Pick out each line below that contains the string "elev" and copy those lines.

INFORMATION GIVEN:
[start]

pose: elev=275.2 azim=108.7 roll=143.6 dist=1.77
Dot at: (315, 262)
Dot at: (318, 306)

[end]
[start]

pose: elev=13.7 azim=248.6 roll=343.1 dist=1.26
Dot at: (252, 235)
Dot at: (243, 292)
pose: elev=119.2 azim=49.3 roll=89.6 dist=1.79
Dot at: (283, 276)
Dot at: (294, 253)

[end]

THE OUTPUT:
pose: elev=275.2 azim=108.7 roll=143.6 dist=1.77
pose: elev=13.7 azim=248.6 roll=343.1 dist=1.26
pose: elev=119.2 azim=49.3 roll=89.6 dist=1.79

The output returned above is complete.